The multi-lineage and multi-level influence exerted by haematopoietic TFs complicates the attribution of immunodeficiency resulting from TF mutation to defects in specific immune cell types. In DC deficiency states, the functional diversity of DCs, their combined roles in innate and adaptive immunity and their potential to both activate and tolerise add further complexity. In summarising the consequences of IKZF1 deficiency, pDC dysfunction is likely to play a role. An increased risk of bacterial infection, particularly respiratory infection in the context of germline haploinsufficiency, is consistent with the role of pDC in prompt bacterial clearance and limitation of inflammation in the lung44, in addition to their known anti-viral properties. Humoral immune responses are also dependent upon pDC function through the promotion of naive and memory B-cell proliferation, plasma cell differentiation and immunoglobulin secretion45. This is in keeping with a contribution of pDC deficiency to progressive hypogammaglobulinaemia seen in IKZF1 haploinsufficiency, despite the persistence of plasma cells in tissues25. In other settings, pDCs promote peripheral and central tolerance, through induction of natural and induced regulatory T cells and direct suppression of T-cell responses46. Related to their tolerogenic role, pDCs in the bone marrow microenvironment have been shown to support multiple myeloma cell growth and mediate myeloma-associated immunodeficiency47. The loss of pDCs may therefore promote the development of autoimmunity in IKZF1 haploinsufficiency and confer therapeutic benefit in the treatment of multiple myeloma. These effects are potentially enhanced by an increase in the cDC1/pDC ratio. cDC1s, specialised for cross-presentation of antigen to cytotoxic T cells, are the most potent DCs in immunity to tumours and vaccinations. Consistent with this, in the murine model of multiple myeloma, lenalidomide synergistically enhances the anti-tumour effect of DC vaccines48 and in myeloma patients, lenalidomide enhances responses to a pneumococcal vaccine49.

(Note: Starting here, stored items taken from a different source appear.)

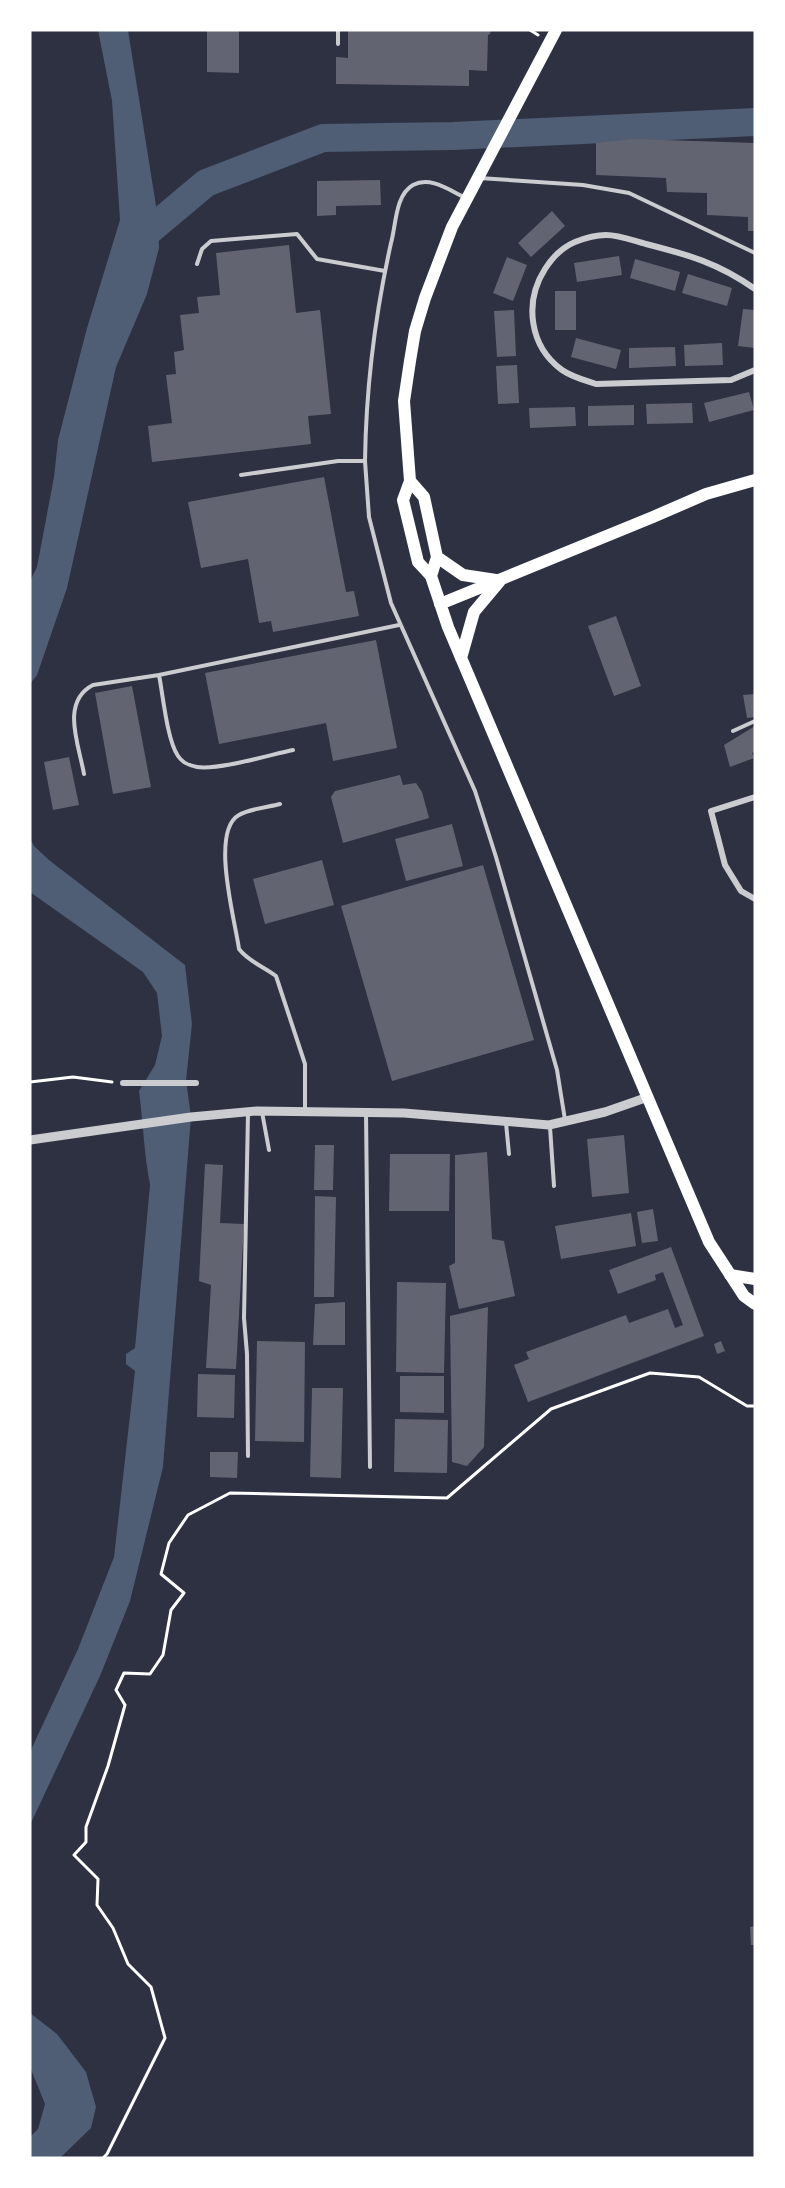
<svg xmlns="http://www.w3.org/2000/svg" width="785" height="2188" viewBox="0 0 785 2188" font-family="Commissioner,sans-serif">
<style>
.water{fill:#4f5d75}
.lines{fill:none;stroke-linecap:round;stroke-linejoin:round}
.river{stroke:#4f5d75;stroke-width:28}
.building{fill:#626471}
.path{stroke:#fff;stroke-width:3}
.service{stroke:#caccd0;stroke-width:4}
.minor{stroke:#caccd0;stroke-width:6}
.tertiary{stroke:#caccd0;stroke-width:9}
.primary{stroke:#fff;stroke-width:12}
</style>
<rect width="100%" height="100%" fill="#2d3142"/>
<path class="water" d="M98 30H128L157 212 159 248 147 294 116 367 67 588 37 675 30 684V581L37 567 54 477 58 440 87 328 120 220 112 101Z
M30 838 34 846 49 860 185 965 192 1024 186 1080 191 1117 163 1467 130 1601 100 1676 30 1825V1752L78 1649 114 1557 135 1371 126 1364V1354L135 1348 150 1185C144 1154 143 1122 139 1091L155 1065 162 1036 157 993 143 972 30 892Z
M30 2013 57 2034 86 2072 96 2107 91 2128 60 2158H30V2137L38 2129 45 2104 30 2067Z"/>
<g class="lines">
<path class="river" d="M138 240 206 183 323 138 453 136 755 122"/>
</g>
<path class="building" d="M207 30H239V73L207 72Z
M348 30H491L490 34 488 35 487 71 469 70V86L336 84V57L348 58Z
M633 139 755 143V231H748V217L707 215V193L667 192 666 178 596 175V143Z
M380 180 381 205 336 206V215L317 216V181Z
M552 211 565 226 531 257 518 243Z
M289 245 296 313 320 310 331 414 308 416 311 444 152 462 148 426 172 423 166 375 176 374 174 352 184 350 180 315 199 313 197 297 220 295 216 253Z
M619 256 622 275 577 282 574 263Z
M507 257 527 265 513 301 493 293Z
M635 259 680 272 675 291 630 278Z
M688 274 732 288 727 306 682 293Z
M555 291H576V330H555Z
M743 309 755 310V348L738 346Z
M514 310 516 356 497 357 494 311Z
M576 338 621 350 616 369 571 357Z
M722 343 723 365 685 366 684 345Z
M675 347 676 366 629 368V348Z
M517 365 519 403 498 404 496 366Z
M749 392 754 410 709 422 704 403Z
M692 403 693 423 647 424 646 404Z
M634 405V425L588 426V406Z
M575 407 576 426 530 428 529 408Z
M324 477 346 592 354 591 359 616 273 632 271 621 259 623 248 559 201 568 188 502Z
M616 616 641 686 614 696 588 626Z
M376 640 397 748 333 761 326 723 219 744 205 673Z
M132 686 151 787 113 794 95 693Z
M755 694V717L747 718 743 695Z
M755 726V752L752 753 754 758 730 767 724 745Z
M69 757 79 805 53 810 44 762Z
M400 775 403 785 416 783 422 792 429 818 343 843 331 797 335 791Z
M452 824 463 866 406 881 395 839Z
M322 860 334 905 265 924 253 879Z
M483 865 534 1040 392 1081 341 906Z
M624 1135 629 1193 592 1197 587 1139Z
M315 1145H334L333 1190H314Z
M487 1152 492 1239 504 1241 515 1296 459 1309 449 1266 455 1263V1155Z
M390 1154H450L449 1211H389Z
M205 1164 223 1165 220 1223 244 1224 236 1369 206 1368 211 1285 199 1281Z
M315 1196 336 1197 334 1297H314Z
M653 1209 658 1241 642 1243 637 1212Z
M631 1213 636 1246 561 1259 555 1226Z
M671 1247 704 1336 528 1402 514 1365 529 1359 526 1352 626 1315 629 1323 668 1309 675 1328 683 1325 663 1272 655 1275 656 1280 618 1294 609 1270Z
M397 1282 446 1283 444 1373 396 1372Z
M345 1302V1345H313L315 1304Z
M488 1307 484 1447 467 1466 452 1462 450 1316Z
M257 1341 305 1342 304 1442 255 1441Z
M721 1341 725 1351 717 1354 714 1344Z
M198 1374 235 1375 234 1418 197 1417Z
M400 1376H444V1413L400 1412Z
M312 1388H343L341 1478 310 1477Z
M395 1419 448 1420 447 1473 394 1472Z
M210 1452H238L237 1478 210 1477Z
M755 1926V1945H751L750 1927Z"/>
<g class="lines">
<path class="path" d="M530 30 538 35
M30 1082 73 1077 112 1082
M103 2158 107 2154 165 2038 151 1987 128 1964 113 1928 97 1905 98 1879 74 1855 86 1842V1827L108 1766 125 1705 116 1690 124 1673 150 1674 163 1655 171 1610 184 1593 161 1574 169 1543 188 1515 230 1493 447 1498 551 1409 650 1373 699 1377 747 1406H755"/>
<path class="service" d="M338 44V30
M479 178 583 185 629 193 755 253
M197 264 202 249 211 241 297 234 317 259 385 271
M365 461C366 387 375 315 391 243 396 226 395 195 413 185 430 176 449 190 464 197
M241 475 338 461H365L369 517 391 603 475 791 496 857 557 1070 565 1120
M733 731 755 721
M293 750C269 755 220 770 197 767 190 766 182 762 178 756 167 740 163 695 159 675L399 625
M84 774C79 745 60 702 93 685L159 675
M280 804C269 807 248 809 239 815 210 831 235 920 239 949 249 962 263 966 276 976L305 1064V1110
M262 1112 269 1150
M248 1113 244 1318 247 1354 248 1456
M366 1113 370 1467
M506 1123 509 1154
M550 1127 554 1186"/>
<path class="minor" d="M755 289C718 263 689 255 646 244 634 241 620 235 606 235 596 235 585 238 575 242 563 247 552 258 545 269 524 302 529 346 562 370 572 377 584 380 596 384L731 380 755 370
M755 797 711 811 725 865 741 891 755 899
M123 1083H196"/>
<path class="tertiary" d="M30 1140 191 1117 257 1111 404 1113 549 1125 605 1112 648 1097"/>
<path class="primary" d="M556 30 452 227 425 298 415 331 410 361 404 401 410 481 403 500 418 562 431 576 448 627 709 1242 744 1296 755 1304
M410 481 424 497 437 557 431 576
M437 557 463 575 496 580
M440 604 653 517 706 494 755 480
M461 658 474 612 500 581
M730 1275 755 1279"/>
</g>
<rect width="785" height="2188" fill="none" stroke="#ffffff" stroke-width="63"/>
</svg>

Finally, IKZF1 and pDC are connected in a number of other conditions. IKZF1 is a susceptibility locus in systemic lupus erythematosus, notable for a type I IFN signature and dysregulated pDC function (reviewed in ref. 50). In BPDCN, frequently involving deletion or loss of function mutations of IKZF1, increased CD56 expression is a hallmark of the neoplastic pDC phenotype24. In the studies described here, increased CD56 expression is seen to arise directly from IKZF1 deficiency.
In summary, our data demonstrate that in addition to its critical role in B-cell differentiation, IKZF1 is required for human pDC development and function. Together with the parallel expansion of cDC1s and reduction of non-classical monocytes, this comprehensively defines the cellular signature of IKZF1 haploinsufficiency. DC dysregulation is highly likely to have pathological consequences for immunity in germline IKZF1 mutation but confer additional therapeutic benefit in lenalidomide treatment of plasma cell dyscrasias. In common with other haematopoietic TFs, germline deficiency reveals multi-level and multi-lineage roles in immune cell development and function with effects in B-cell, T-cell, DC and monocyte lineages.